Der Olivgelbe Holzritterling ist ein kleiner bis mittelgroßer Pilz, der durch seinen intensiven Kontrast zwischen goldgelbem Grund und oliv- bis schwarzbraunen Schuppen auffällt. Der Hut ist anfangs gewölbt und breitet sich später flach aus, wobei die Mitte oft etwas dunkler und dichter beschuppt bleibt. Die Lamellen sind leuchtend gelb und stehen recht eng. Da er direkt auf totem Nadelholz wächst, findet man ihn oft an Baumstümpfen oder liegenden Stämmen, wo er als Zersetzer eine wichtige Rolle im Stoffkreislauf des Waldes spielt.

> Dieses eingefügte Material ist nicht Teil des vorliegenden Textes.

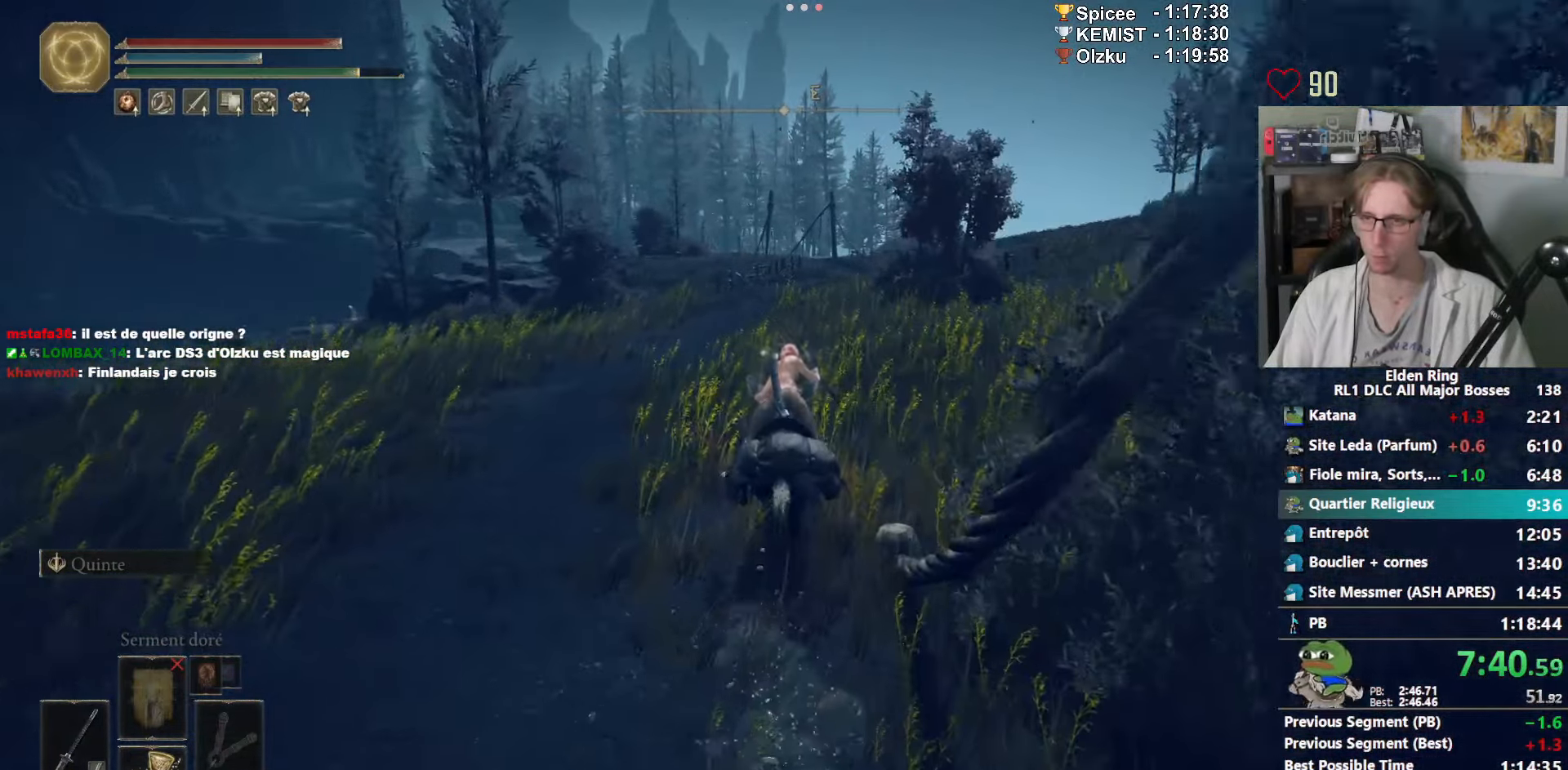
{"keys": ["z"], "mouse": [], "events": [[166, "space", "down"], [266, "space", "up"]]}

🍳 Vorbereitung & Verwendung: Ungenießbar
Der Olivgelbe Holzritterling gilt als ungenießbar. Er hat keinen kulinarischen Wert, da sein Fleisch oft bitterlich schmeckt und die Konsistenz eher zäh-faserig ist. Zudem ist er in vielen Regionen recht selten und sollte daher allein aus Naturschutzgründen geschont werden.
🍂 Ökologie & Standort:
Er wächst als Saprobiont auf morschem Nadelholz, insbesondere an Stümpfen und liegenden Stämmen von Fichte und Kiefer, seltener an Tanne oder Lärche. Er bevorzugt höhergelegene, kühle Nadelwälder oder feuchte Moore und fruktifiziert von August bis Oktober.
🔬 Bestimmungs-Tipp: Schuppen & Substrat
Achten Sie auf die Hutoberfläche: Die feinen, oliv-schwärzlichen Schuppen liegen auf einem goldgelben Grund. Wichtig ist der Standort: Er wächst direkt aus dem Holz (Holzritterling), niemals direkt auf dem Erdboden. Die Lamellen dürfen keinen Grünstich haben, sondern sollten rein gelb sein.